Extract to read.
______________________________

AFC members accuse APNU of hogging LGE seats

The Alliance for Change (AFC) plans to register its concern with A Partnership for National Unity (APNU) over the “unfair” allocation of seats in Georgetown and other parts of the country following the March 18 Local Government Elections (LGE).

Khemraj Ramjattan
Khemraj Ramjattan

“I have had complaints from my members and I intend to talk to Amna Ally about it. That’s a genuine concern that I have and I will want to address it, but the coalition will have to address that,” Leader of the AFC, Khemraj Ramjattan told Stabroek News yesterday when contacted on the complaints.

The AFC Leader’s comments came in the wake of concerns raised by members that they have been “unfairly treated” in the seat allocation process in municipalities that the coalition won at the LGE.  This is particularly so in the capital city where APNU will end up with 22 of the 25 seats available to the governing coalition, sources say.

Ramjattan said that he did not want to expand on the issue until it was settled at the coalition level.

The complaint over the seats would be the first serious challenge for the coalition since the Cummingsburg Accord sealing the pact was hammered out on February 14, 2015. While there has been simmering unease about certain provisions of the Accord not being adhered to, this is the first matter that  has triggered broad discontent in the AFC and burst into the open. APNU and the AFC had said that there was a dispute resolution mechanism between the two but nothing has been heard about this since the coalition took office last May.

Earlier concerns that the responsibilities promised to Prime Minister Moses Nagamootoo, the most senior AFC representative in government, had been diluted, were brushed aside by the party and the coalition.

Pointing to the Georgetown municipality as an example, one AFC official said that of the 25 seats won by the coalition on March 18, the AFC was only given three seats – by virtue of First-Past-The-Post (FPTP) wins and zero of the 11 Proportional Representation (PR) seats. Eleven APNU candidates won FPTP seats. This means that APNU will control 22 of the 30 seats on the council.

The three AFC candidates who won their constituencies are Sherod Duncan of Constituency 14, Carlyle Goring of Constituency 2 and Lionel Jaikarran of Constituency 1.

“In Georgetown it is worse but this is throughout the country, APNU railroad the process,” an incensed AFC official told Stabroek News yesterday.

“The party’s leaders were warned not to enter local government elections without an agreement on how the outcome would be dealt with. The Cummingsburg Accord never covered local government elections, the same way it didn’t cover junior ministers and a whole host of other things…so there should have been an agreement in place,” the official added.

Another official of the party echoed most of what his fellow member stated and said that both groups are to be blamed for not dealing with establishing legally binding agreements before the coalition contested the LGE.

One member believes that the heavily skewed ratio of awarded seats can have a negative impact on the party’s membership.

“The coalition was stuck with overlooking a further framework (beyond the Cummingsburg Accord) and settling matters. They fell short terribly…In Georgetown, all the AFC will get is the 3 constituency seats and no PR seats and this will do serious damage to the morale of the party’s members,” the AFC member stated.

______________________________

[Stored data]
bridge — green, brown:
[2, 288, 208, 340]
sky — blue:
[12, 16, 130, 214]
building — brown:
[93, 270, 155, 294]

______________________________

Description of the task.
Translate this sentence from the news article into Spanish: "Ramjattan said that he did not want to expand on the issue until it was settled at the coalition level." These records have no connection to the news article.

Response for this exercise.
Ramjattan dijo que no quería extenderse sobre el asunto hasta que se resolviera en el ámbito de la coalición.